Normalmente, quando há algum problema, é comum as pessoas buscarem ajuda de outras, mas no meu caso, quem melhor preparado e competente do que eu mesmo para resolver meus próprios problemas? No final, a melhor solução — mais pensada, mais embasada, mais técnica — será a minha mesma, tanto pelo conhecimento tácito ou explícito, empírico ou intuitivo.
E mesmo nas questões da mente, eu tenho um psiquiatra, e até um psicólogo, mas, sinceramente, eles não leram tanto sobre psicologia ou psiquiatria quanto eu, e muito menos com os pais da matéria, ou quem pensou o assunto antes mesmo de surgir a disciplina, ou mesmo a subjetividade, ou até o conceito do eu.
Também tenho a erudição para fazer a genealogia da evolução dos saberes, da epistemologia, de como nasceu o eu, a mente, o homem moderno que, como diz Foucault, nasceu no século XIX — é breve — e seu desaparecimento será tão breve quanto.
Que psiquiatra ou psicólogo tem meu arcabouço conceitual ou intelectual? Eu teria que ressuscitar o próprio Freud, Deleuze, Lacan para me analisar. Ou Foucault, que é muito mais maluco do que eles. E, sinceramente, eles não tinham a minha elegância, meu atletismo e até sabedoria em viver. Eram filósofos de gabinete e viveram muito pouco, desperdiçando suas vidas estudando.
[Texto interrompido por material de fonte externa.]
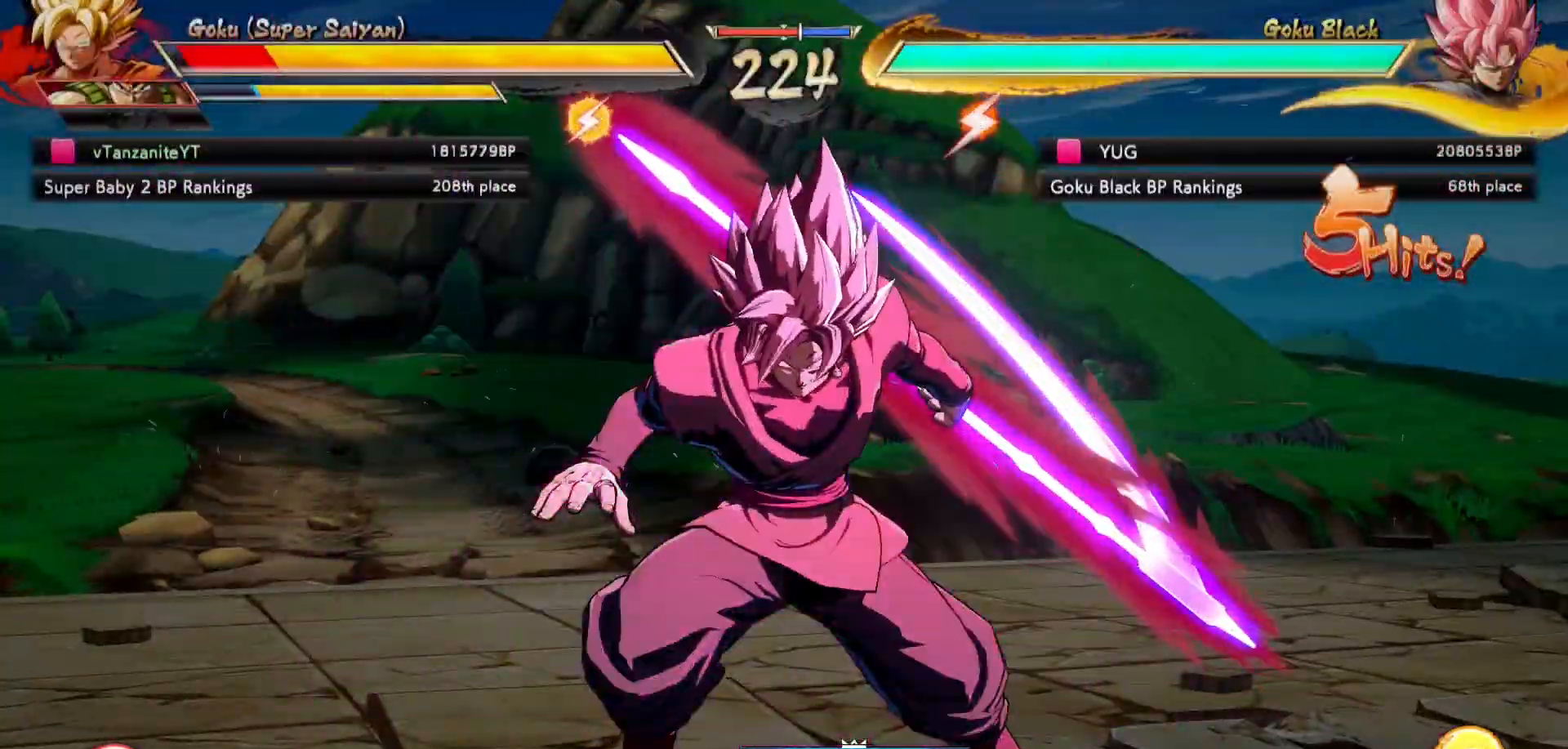
{"buttons": ["DPAD_LEFT"], "left_stick": "center", "right_stick": "center", "events": [[117, "X", "up"], [183, "X", "down"], [283, "X", "up"], [350, "X", "down"], [433, "X", "up"]]}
No Brasil, atualmente, talvez Christian Dunker.
Mas eu conseguiria pagá-lo?
Então, o melhor que eu tenho a fazer é escrever um diário, mapear meus afetos segundo as ideias de Deleuze e Nietzsche, a esquizoanálise e minha própria ideia de sabedoria prática, ver o que me convém, e pedir para o ChatGPT analisar meus afetos segundo as teorias deles — depois eu leio.
E isso eu venho fazendo diariamente. Algumas coisas ele viaja, mas alguns exemplos e análises são pertinentes, e ainda aprendo mais sobre mim e sobre a teoria deles a cada consulta.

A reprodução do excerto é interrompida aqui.